- Specialty: Orthopedic surgery
- Uses: Accessory nerve disorder
- Types: Modified Eden–Lange procedure, Triple Tendon Transfer
- Recovery time: Months
- Other options: Scapular fixation
- Frequency: Rare
- [edit on Wikidata]

= Eden–Lange procedure =

Orthopedic procedure

The Eden–Lange procedure is an orthopedic procedure to alleviate the symptoms of trapezius palsy when more conservative measures, such as spontaneous resolution and surgical nerve repair are not promising. The rhomboid major, rhomboid minor, and levator scapulae muscles are transferred laterally along the scapula to replace the functions of the lower, middle, and upper fibers of the trapezius, respectively. The transferred muscles hold the scapula in a more medial and upwardly rotated position, without winging.

== Versions ==

=== Eden–Lange procedure ===
The original technique was first described by Eden in 1924 and verified by Lange in the 1950s. The rhomboid major and rhomboid minor were transferred laterally from the medial border of the scapula to the infraspinatous fossa, and the levator scapulae was transferred laterally to the spine of the scapula, near the acromion.

=== Modified Eden–Lange procedure ===
The procedure was first modified by Bigliani et al. in 1996. The change was transferring the rhomboid minor to the supraspinatous fossa to allow the rhomboid minor to better replicate line of pull of the middle trapezius.

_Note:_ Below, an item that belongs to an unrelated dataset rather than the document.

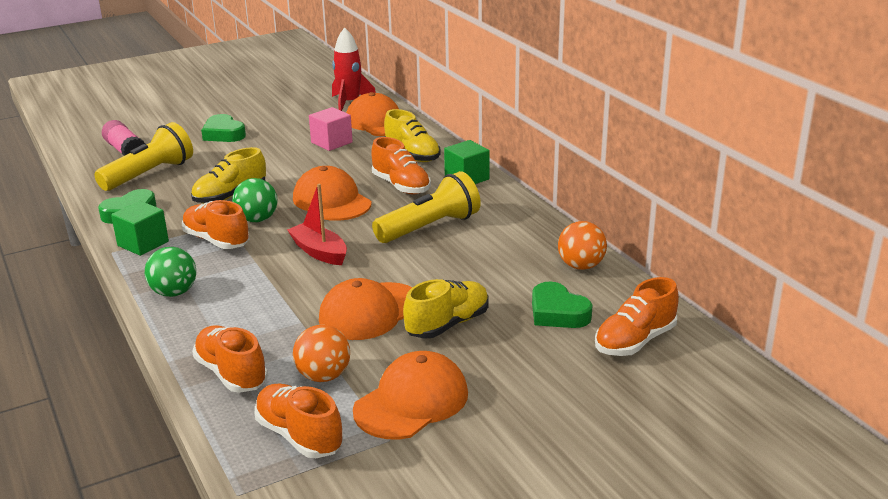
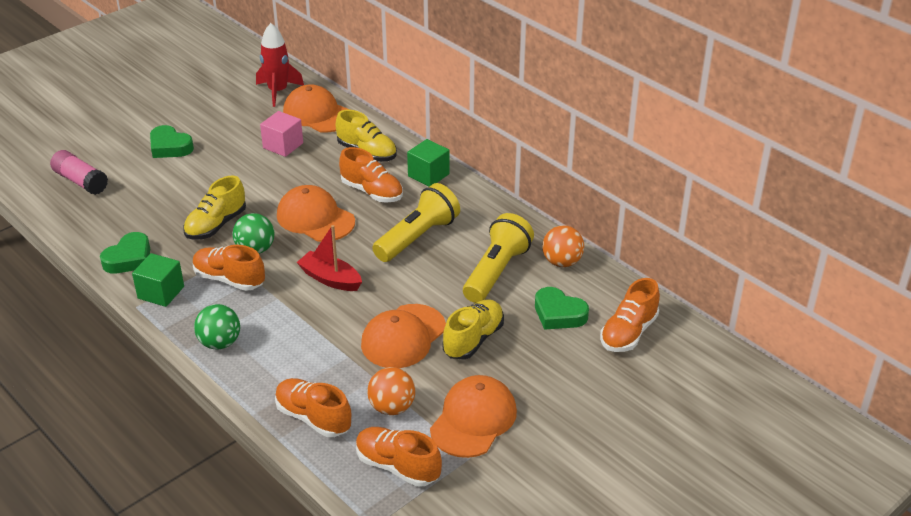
camera: 15 degrees left, 10 degrees up
(149, 174) = (121, 208): yellow flashlight -> yellow flashlight (496, 272)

=== Triple tendon transfer ===
The triple tendon transfer (T3 transfer) was described by Elhassan et al. at the Mayo Clinic in 2015, and since 2010 no other technique for intractable trapezius palsy has been used there. Like the original and modified Eden–Lange procedures, the levator scapulae is transferred to the scapular spine. In the T3 transfer, rather than transferring the rhomboids to the scapular fossae, they are transferred to the scapular spine, which better replicates the trapezius’ action of scapular upward rotation. In detail, the rhomboid minor is transferred to just medial of the transferred levator scapulae, and the rhomboid major is transferred to the medial scapular spine.

Another modified version that has been described is transferring the levator scapula and rhomboid minor to the scapular spine, like the T3 transfer, with transfer of the rhomboid major to the infraspinous fossa, like the original Eden–Lange.

== Indications ==
Symptomatic trapezius palsy lasting longer than one year indicates tendon transfer, since spontaneous recovery and nerve repair are unlikely to be successful then. Conservative management, such as physical therapy, is generally unsuccessful.

Symptomatic trapezius agenesis or hypogenesis, although rare, could be mitigated with an Eden–Lange procedure.

== Contraindications ==
Additional muscle deficits can contraindicate tendon transfer, namely the serratus anterior muscle or the muscles-to-be-transferred themselves. Serratus anterior muscle deficit is another cause of scapular winging and decreases the efficacy of an Eden–Lange procedure, but it can be overcome with a simultaneous pectoralis major transfer.

Muscular dystrophy often contraindicates tendon transfer, because the muscles transferred are either dystrophic or capable of becoming dystrophic. A pertinent example is facioscapulohumeral muscular dystrophy (FSHD), which commonly affects the trapezius, causing a need for scapular stabilization, but also commonly affects other periscapular muscles, which contraindicates the transfer.

Collagen disorders contraindicate tendon transfers in general, including the Eden–Lange procedure.

Scapulothoracic fusion, a salvage procedure, can be done when tendon transfer is contraindicated or in cases of failed tendon transfers.

== Risks ==
The dorsal scapular nerve is at risk for intraoperative injury when detaching the rhomboid and levator scapulae insertions due to its proximity to the medial scapular border. This is of particular concern because the dorsal scapular nerve innervates all three muscles transferred in the Eden–Lange procedure.